The Great Lakes Collegiate Hockey League (GLCHL) is an American Collegiate Hockey Association (ACHA) Division I level ice hockey league. The GLCHL is made up of nine schools, including one in Indiana, one in Illinois, and seven in Michigan.

History 
The league was announced in late 2009 and began play in the Fall of 2010 with six member teams, all located within the state of Michigan. Eastern Michigan, Michigan-Dearborn and Western Michigan all joined the league after competing as members of the Central States Collegiate Hockey League. Oakland and Adrian College previously competed as ACHA Division 1 Independents. Davenport joined after making the transition from ACHA Division 2 to Division 1. In 2012, Kent State announced they would move from the CSCHL to the league beginning in the 2012-13 season. Indiana Tech and Rochester College joined the league in the 2015-16 season. Before the 2017-18 season Indiana Tech left to join the newly formed NAIA Division. Calvin College moved up from ACHA Division 3 to fill the spot left by Indiana Tech. In 2019, Rochester and Michigan-Dearborn left the conference after the NAIA Division consolidated into the Wolverine–Hoosier Athletic Conference (WHAC), the all-sport conference for both RU and UMD. In recent years, though, the league has been able to supplement its membership with programs making the transition from ACHA D2 to D1, adding Grand Valley State for the 2020-2021 season, and Purdue University Northwest for the 2022-2023 season.

........

:: SET PROBLEM A ::
According to the hockey league text, when did the league start play, and with how many teams?
:: SET PROBLEM B ::
Using the hockey league text, explain why Rochester and Michigan-Dearborn left the conference in 2019.
:: SET PROBLEM C ::
Pick up the hockey league text right after its last sentence and keep it going.
The records have nothing to do with this.

........

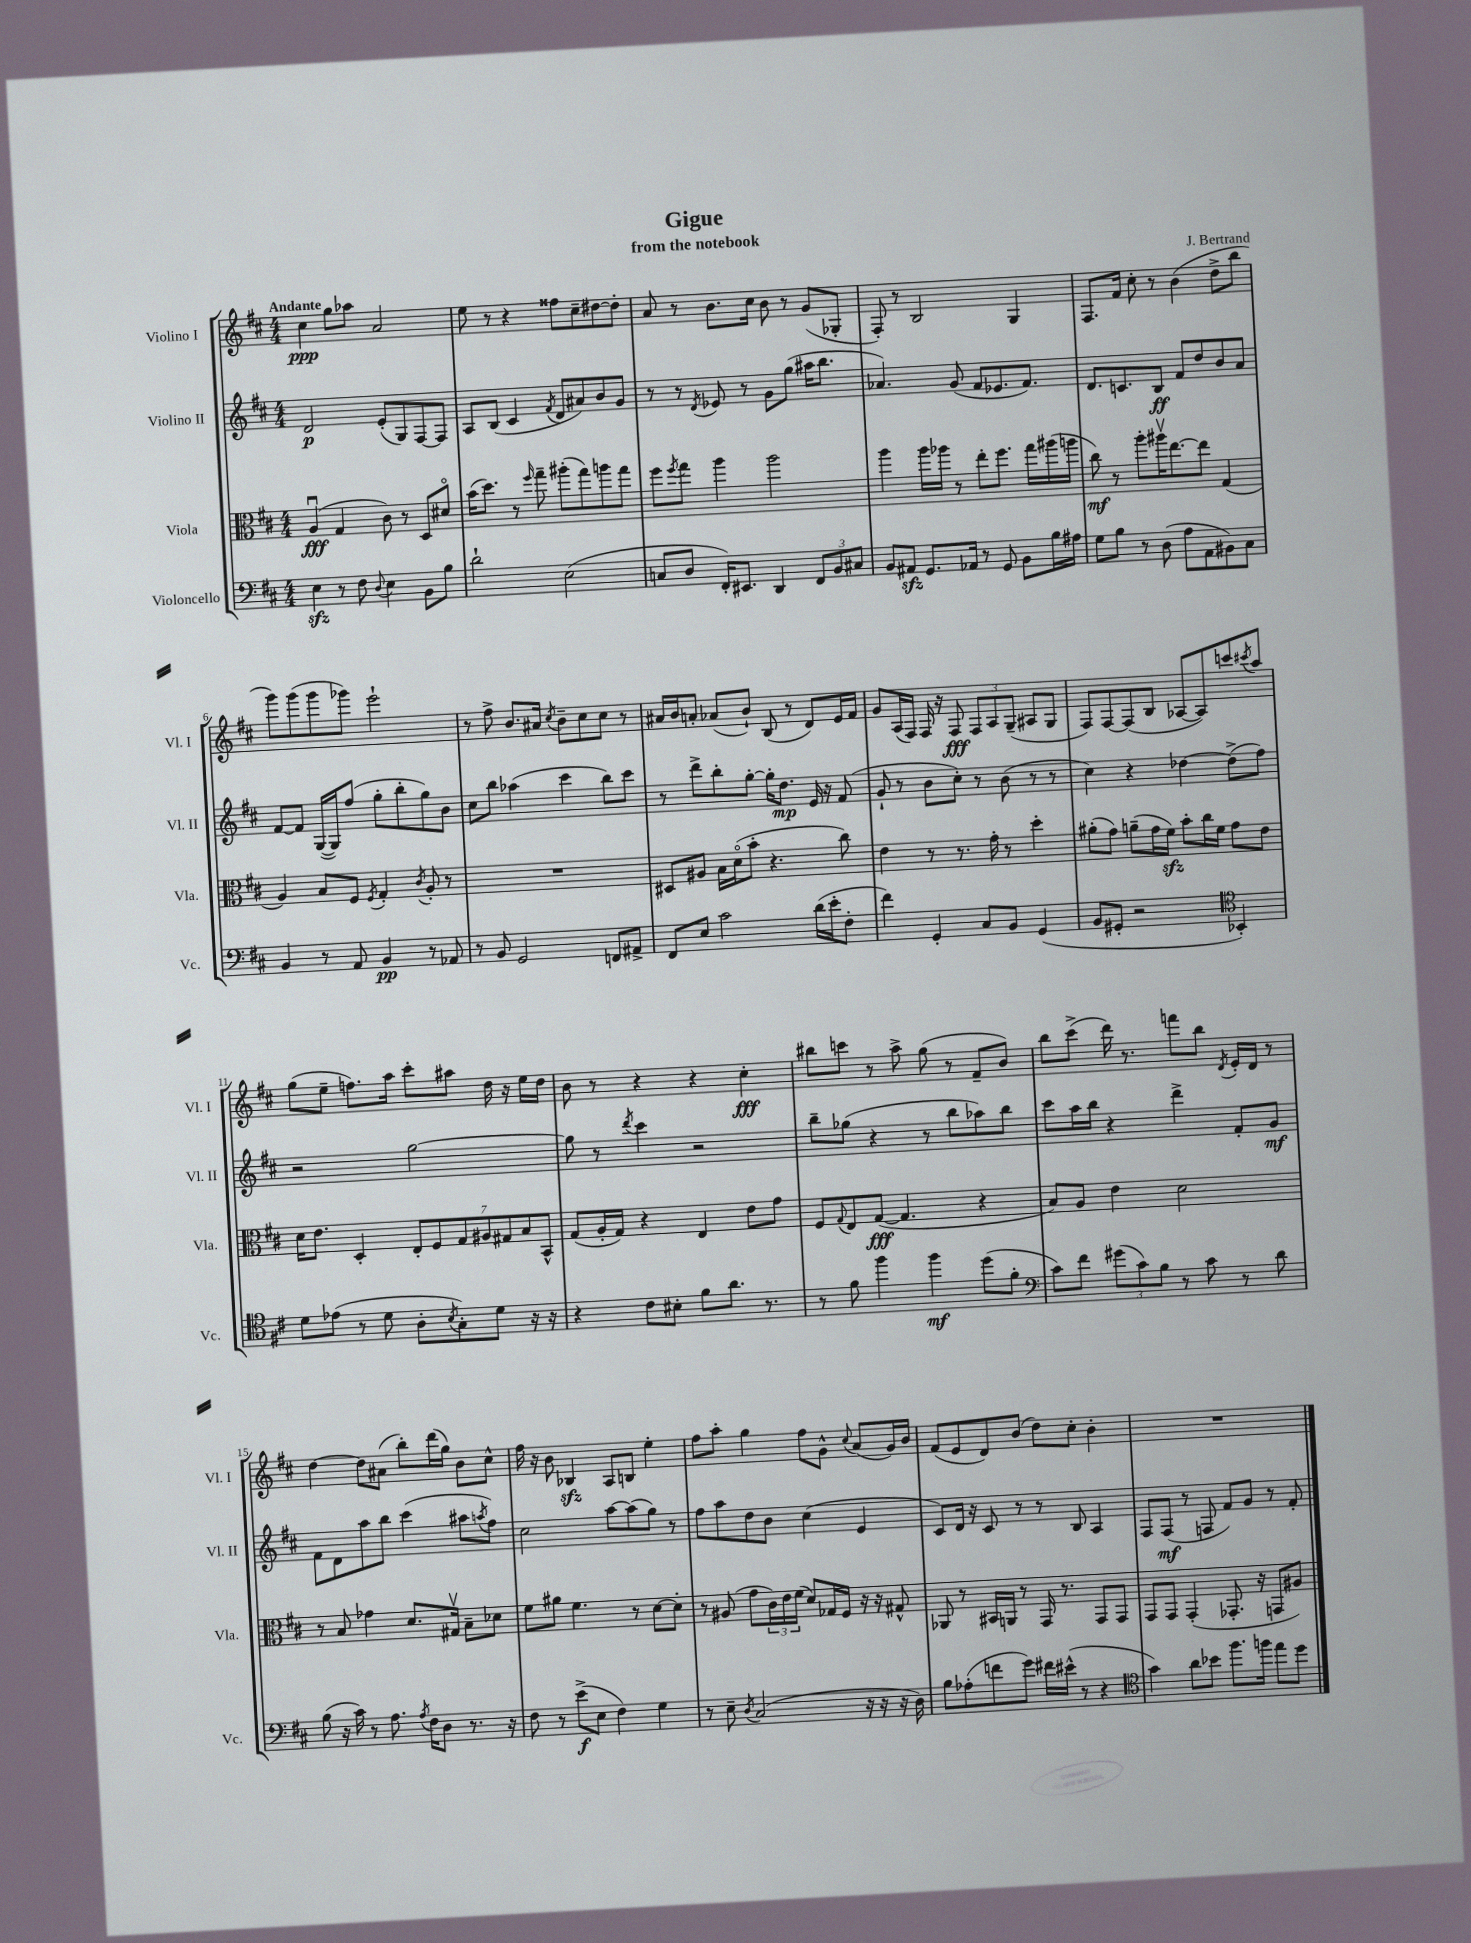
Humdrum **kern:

**kern	**kern	**kern	**kern
*staff4	*staff3	*staff2	*staff1
*clefF4	*clefC3	*clefG2	*clefG2
*k[f#c#]	*k[f#c#]	*k[f#c#]	*k[f#c#]
*M4/4	*M4/4	*M4/4	*M4/4
4E	(4Au	2d	4cc#
8r	4G	.	8gg
8F#	.	.	8aa-
8qqD	.	.	.
4E	8c#)	(8e'	2a
.	8r	8G)	.
8BB	8D	[8F#	.
8B	8d#o	8F#]	.
=	=	=	=
2d`	(16b	8A	8ee
.	8.dd)	.	.
.	.	(8B	8r
.	8r	4c#	4r
.	16qqff#	.	.
.	8gg~	.	.
.	.	8qf#	.
(2E	(8aa#'	8d	8ff##
.	8gg)	8a#)	8cc#~
.	8aa	8b	[8dd#
.	8gg	8g	8dd#']
=	=	=	=
8C	8ff#	8r	8a
.	8qff#	.	.
8D	8gg	8r	8r
.	.	8qd	.
16FF#')	4aa	8e-	8.b
8.EE#	.	.	.
.	.	8r	.
.	.	.	16cc#
4DD	2aa	8g	8b
.	.	(8gg	8r
12FF#	.	16aa#	(8g
.	.	8.bb	.
12BB	.	.	.
.	.	.	8G-'
12C#	.	.	.
=	=	=	=
8BB	4aa	4.a-)	8F#')
8AA#	.	.	8r
8.GG	16aa	.	2B
.	16aa-	.	.
.	8r	(8g	.
16AA-	.	.	.
8r	8ee'	8f#	.
8GG	8.ff#	8.e-	.
8BB	.	.	4G
.	16gg	8.f#)	.
16B	(16aa#	.	.
16A#	16aa	.	.
=	=	=	=
8G	8cc#)	8.d	8.F#
8B	8r	.	.
.	.	8.c	16f#
8r	8aa'	.	8cc#'
(8D	16aa#v	8B	8r
.	[8.ee	.	.
8A	.	8f#	(4b
8AA	8ee]	8dd	.
8BB#)	(4G	8b	8dd^
8C#	.	8a	8bb
=	=	=	=
4BB	4A)	[8f#	8ggg)
.	.	8f#]	(8ggg
8r	8B	([16G	8ggg
.	.	16G])	.
8AA	8F#	(8ff#	8ggg-)
.	8qF#	.	.
4BB	4G'	8gg'	2eee`
.	.	8bb'	.
.	8qc#	.	.
8r	8A'	8gg)	.
8AA-	8r	8b	.
=	=	=	=
8r	1r	8cc#	8r
8BB	.	8bb	8ff#^
2GG	.	(4aa-	8.b
.	.	.	16a#
.	.	.	8qcc#
.	.	4ccc#	8b~
.	.	.	8cc#
8FF	.	8bb)	8cc#
8AA#^	.	8ccc#	8r
=	=	=	=
8FF#	8D#	8r	16a#
.	.	.	16b
8E	8A#	8ddd^	8a'
2c#	16B	8bb'	(8a-
.	(16do	.	.
.	8b'	[8gg'	8b`)
.	4.r	16gg']	(8B
.	.	8.dd	.
.	.	.	8r
(16d	.	16e	8d)
16e'	.	16r	.
8F#'	8cc#)	(8f#	16e
.	.	.	16f#
=	=	=	=
4f#)	4e	8g`	8g
.	.	8r	(16A
.	.	.	16F#)
4GG'	8r	8b	16F#
.	.	.	16r
.	8.r	8cc#')	8F#
8C#	.	8r	12F#
.	16g'	.	.
.	.	.	12A
8BB	8r	(8b	.
.	.	.	(12G~
(4GG	4dd'	8r	8A#
.	.	8r	8G
=	=	=	=
8BB	(8a#'	4cc#)	8F#)
8GG#'	8g)	.	[8F#
2r	(8a~	4r	(8F#]
.	16g	.	8B
.	16f#)	.	.
.	8b'	[4dd-	[8A-
.	16cc#	.	8A-])
.	16f#	.	.
*clefC4	*	*	*
4BB-')	8g	(8dd-^]	8ccc
.	.	.	8qccc#
.	8e	8ff#)	8aa
=	=	=	=
8d	16d	2r	(8gg
.	8.e	.	.
(8e-	.	.	8ee~
8r	4D'	.	8.ff)
8d	.	.	.
.	.	.	16aa
8A'	14E'	[2gg	8ccc#'
.	14F#	.	.
8qB	.	.	.
8G')	.	.	8aa#
.	14G	.	.
.	14A#	.	.
8d	.	.	16dd
.	14G#	.	.
.	.	.	16r
.	14B	.	.
16r	.	.	16ee
.	14BB^^	.	.
16r	.	.	16dd
=	=	=	=
4r	(8G	8gg]	8b
.	16A'	8r	8r
.	16G)	.	.
.	.	8qddd	.
8c#	4r	4ccc#	4r
8B#'	.	.	.
8f#	4E	2r	4r
8.a	.	.	.
.	8e	.	4cc#'
8.r	.	.	.
.	8g	.	.
=	=	=	=
8r	8F#	8bb~	8bb#
.	8qqG	.	.
8f#	8E	(8gg-	8ccc
4ff#	([8G	4r	8r
.	4.G]	.	8aa^
4ff#	.	8r	(8gg
.	.	8bb	8r
(8dd	4r	8aa-)	8f#~
8f#'	.	8bb	8b)
=	=	=	=
*clefF4	*	*	*
8c#)	8B)	8ccc#	8bb
8f#	8A	16aa	(8ccc#^
.	.	16bb	.
(12g#	4e	4r	16ddd)
.	.	.	8.r
12c#)	.	.	.
12B	.	.	.
8r	2d	4ddd^	8fff
8c#	.	.	8bb
.	.	.	8qd
8r	.	8f#'	16e'
.	.	.	16d
8d	.	8g	8r
=	=	=	=
(8B	8r	8f#	[4dd
16r	8B	8d	.
16c#)	.	.	.
8r	4g-	8aa	8dd]
8.A	.	8bb	(8a#
.	8.d	(4ccc#	8bb')
8qA	.	.	.
16F#	.	.	.
8D	.	.	(16ddd
.	16G#v	.	16gg)
8.r	8B~	8aa#	8b
.	.	8qaa	.
.	8d-	8ff#)	8cc#^^
16r	.	.	.
=	=	=	=
8F#	8f#	2cc#	16ff#
.	.	.	16r
8r	8a#	.	8b
(8e^	4.f#	.	4B-
8E	.	.	.
4F#)	.	[8aa	8A
.	8r	(8aa]	8B
4G	[8d	8gg)	4ee'
.	8d']	8r	.
=	=	=	=
8r	8r	8ff#	8ff#
8E~	(8A#	8aa	8aa'
8qD	.	.	.
(2C#	8g	8dd	4gg
.	24c#)	8b	.
.	24e	.	.
.	(24f#	.	.
.	8d)	(4cc#	8ff#
.	16G-	.	8g^^
.	16F#	.	.
.	.	.	8qqcc#
16r	16r	4e	(8a
16r	16r	.	.
16r	8G#^^	.	16g)
16D)	.	.	16b
=	=	=	=
8B	8AA-	8c#)	(8f#
(8A-'	8r	16d	8e
.	.	16r	.
8f	16BB#	8c#	8d)
.	16AA	.	.
8g)	8r	8r	(8b
16f#	16GG	8r	8dd)
(16e#^^	8.r	.	.
8r	.	8B	8cc#'
4r	8GG	4A	4b'
.	8GG	.	.
=	=	=	=
*clefC4	*	*	*
4g)	8GG	8F#	1r
.	8GG	(8F#	.
8a	(4GG'	8r	.
8b-	.	8F	.
8.ff#	8.GG-'	8f#)	.
.	.	8g	.
16ff	16r	.	.
8ee	8GG	8r	.
8dd	8A#)	8f#'	.
==	==	==	==
*-	*-	*-	*-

........

:: TASK RESULT A ::
It started play in the Fall of 2010 with six member teams.

:: TASK RESULT B ::
They left after the NAIA Division consolidated into the Wolverine–Hoosier Athletic Conference (WHAC), which is the all-sport conference for both schools.

:: TASK RESULT C ::
Adrian College has won the most regular season and playoff titles with seven regular season and five playoff titles.

Format
The conference plays a 16-game league schedule, two games against each team—home team alternates each season. In addition team schedules will include other ACHA Division I opponents. The GLCHL holds a league championship tournament at the end of the regular season in February.

Member schools

Current members

''Note: Adrian has NCAA Division III hockey competing in the Northern Collegiate Hockey Association. Western Michigan has NCAA Division I hockey competing in the National Collegiate Hockey Conference.

Former members

Conference arenas

Past champions

National tournament results
2011: #2 Davenport won the 2011 ACHA Men's DI National Championship defeating #1 Lindenwood 3-2 in overtime; #4 Adrian defeated 4-5 in 2ot by #5 Delaware in Quarter-final Round; #11 Oakland defeated 2-6 by #3 Ohio in Quarter-final Round.
2018: #2 ranked Adrian College won the ACHA Men's Div. I National Championship against #5 Illinois, defeating them 8-1.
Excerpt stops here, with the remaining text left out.